= COMPLÉTEZ CE QUI SUIT =
1/ Relevez tous les prénoms de personnes cités dans le texte sur la famille de Denise, sans compter la signature.
2/ Prolongez le texte sur la famille de Denise au-delà de sa dernière phrase.

Yan Barcelo, 16 janvier 2010
Après avoir jeté un regard la semaine dernière sur les familles reconstituées et les familles monoparentales, plus près du modèle familial classique, jetons un coup d’œil cette fois-ci sur une « famille de pointe ».
Denise est bi-sexuelle, mais verse davantage du côté de l’homosexualité. Il y a trois ans, à l’âge de 40 ans, elle a eu un garçon, Germain, dont elle est totalement entichée. Elle connaît depuis 15 ans le père géniteur de l’enfant, Rock, un homosexuel qui partage sa vie depuis 11 ans avec un homme, ce dernier père d’un enfant. Dans la jeune vingtaine, Rock a eu des relations avec des femmes : deux on subi un avortement, une à son insue. Puis une troisième, après un premier avortement, a donné jour à un enfant que Rock voit régulièrement.
Depuis toujours Denise voulait un enfant, à titre de mère seule, s’il le fallait. Rendue à la fin de la trentaine, elle a jugé que c’était maintenant ou jamais. Après un processus qui a duré trois ans au cours duquel elle a eu recours à des procédés « maison » d’insémination à partir du sperme de Rock, elle a donné jour à Germain. À ce moment-là, elle vivait avec une compagne, Séramis, dont elle s’est séparée depuis, mais avec laquelle son fils et elle gardent contact. Mais le processus de procréation avait été enclenché bien avant que Séramis n’entre dans l’équation.
Rock voit son fils une ou deux fois par semaine, selon un modèle informel qui ressemble à celui de plusieurs familles reconstituées. Séramis, pour sa part, vient aider Denise, à la demande en quelque sorte. Quant à Denise, elle n’envisage pas de se lier à une personne pour l’instant, homme ou femme.
On pourrait parler de l’arrangement comme d’une tri-parentalité : la mère au centre (Denise), un père épisodique (Rock) et une « co-mère » à la demande (Séramis).
Denise s’en prend aux arguments des besoins de filiation généalogique et symbolique qu’on oppose à la monoparentalité volontaire. « Il y a tant d’enfants qui n’ont personne autour d’eux et qui sont dans la misère, me disait-elle en entrevue. Que les gens s’en occupent et cessent de focaliser sur la petite exception parce qu’elle les dérange. » Puis elle poursuit sur un thème bien connu, mais un brin court : « À partir du moment que tu donnes de l’amour à un enfant, qu’est-ce que tu veux de plus? »

[Entrées répertoriées dans un jeu de données]
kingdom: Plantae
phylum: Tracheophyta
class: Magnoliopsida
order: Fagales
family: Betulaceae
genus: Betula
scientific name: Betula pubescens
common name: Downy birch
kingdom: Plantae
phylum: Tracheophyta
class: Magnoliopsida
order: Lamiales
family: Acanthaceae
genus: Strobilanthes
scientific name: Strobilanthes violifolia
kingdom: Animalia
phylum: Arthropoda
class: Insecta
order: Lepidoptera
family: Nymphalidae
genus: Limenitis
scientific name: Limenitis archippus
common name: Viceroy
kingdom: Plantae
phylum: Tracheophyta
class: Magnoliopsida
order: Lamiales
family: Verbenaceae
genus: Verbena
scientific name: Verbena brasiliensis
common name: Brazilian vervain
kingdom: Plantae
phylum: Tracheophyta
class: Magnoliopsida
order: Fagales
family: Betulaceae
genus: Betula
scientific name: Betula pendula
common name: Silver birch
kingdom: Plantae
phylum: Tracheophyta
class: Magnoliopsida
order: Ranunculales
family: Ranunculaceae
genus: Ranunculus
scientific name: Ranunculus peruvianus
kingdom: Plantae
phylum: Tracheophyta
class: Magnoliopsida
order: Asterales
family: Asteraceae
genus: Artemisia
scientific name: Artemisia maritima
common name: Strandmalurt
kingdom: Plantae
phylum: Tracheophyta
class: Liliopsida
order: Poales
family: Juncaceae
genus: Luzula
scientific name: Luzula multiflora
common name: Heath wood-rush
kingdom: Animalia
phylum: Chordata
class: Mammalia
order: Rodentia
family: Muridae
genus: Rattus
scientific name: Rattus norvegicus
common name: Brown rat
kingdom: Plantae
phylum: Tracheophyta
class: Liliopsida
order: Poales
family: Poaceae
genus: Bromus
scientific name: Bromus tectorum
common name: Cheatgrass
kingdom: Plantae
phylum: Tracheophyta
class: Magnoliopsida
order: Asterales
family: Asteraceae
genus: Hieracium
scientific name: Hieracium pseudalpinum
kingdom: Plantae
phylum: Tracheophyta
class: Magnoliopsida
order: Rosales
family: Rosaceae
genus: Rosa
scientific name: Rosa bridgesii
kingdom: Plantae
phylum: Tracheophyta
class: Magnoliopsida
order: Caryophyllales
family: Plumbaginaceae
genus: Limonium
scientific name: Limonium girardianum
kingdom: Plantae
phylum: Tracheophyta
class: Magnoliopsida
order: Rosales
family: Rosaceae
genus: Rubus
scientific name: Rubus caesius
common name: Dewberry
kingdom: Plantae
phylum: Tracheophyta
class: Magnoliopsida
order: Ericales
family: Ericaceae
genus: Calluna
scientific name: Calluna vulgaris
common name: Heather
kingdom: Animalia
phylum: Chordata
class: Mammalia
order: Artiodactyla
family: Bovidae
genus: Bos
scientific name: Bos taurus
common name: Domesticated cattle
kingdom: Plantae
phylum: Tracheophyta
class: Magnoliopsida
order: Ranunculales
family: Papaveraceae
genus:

= RÉPONSES FOURNIES =
1/ Denise, Germain, Rock, Séramis

2/
Un tel modèle « éclaté » demeure une exception encore, mais au fil des ans, les « familles » de ce type et nombres de leurs variantes se multiplient. Une clinique de fertilité comme OVO, à Montréal, une des plus importantes au Canada, avait aidé en 2007, après quatre ans d’opération, une centaine de lesbiennes à donner jour à un enfant, très souvent à partir d’un donneur anonyme. Dans des cas plus extrêmes, on avait affaire à un transexuel accompagné d’une femme déguisée en garçon, le transexuel demandant que son sperme soit conservé pour permettre un jour à son conjointe de pouvoir enfanter.
On peut se demander comment seront taillés les enfants issus de telles familles? Comment réagira-t-il quand on lui dira que son père n’est pas « tout-à-fait » son père, qu’il est dans une certaine mesure l’orphelin d’un donneur anonyme? Ou encore, comment préparer un enfant à apprendre que sa mère lesbienne ne voulait pas de père, qu’elle voulait un enfant seulement pour elle-même?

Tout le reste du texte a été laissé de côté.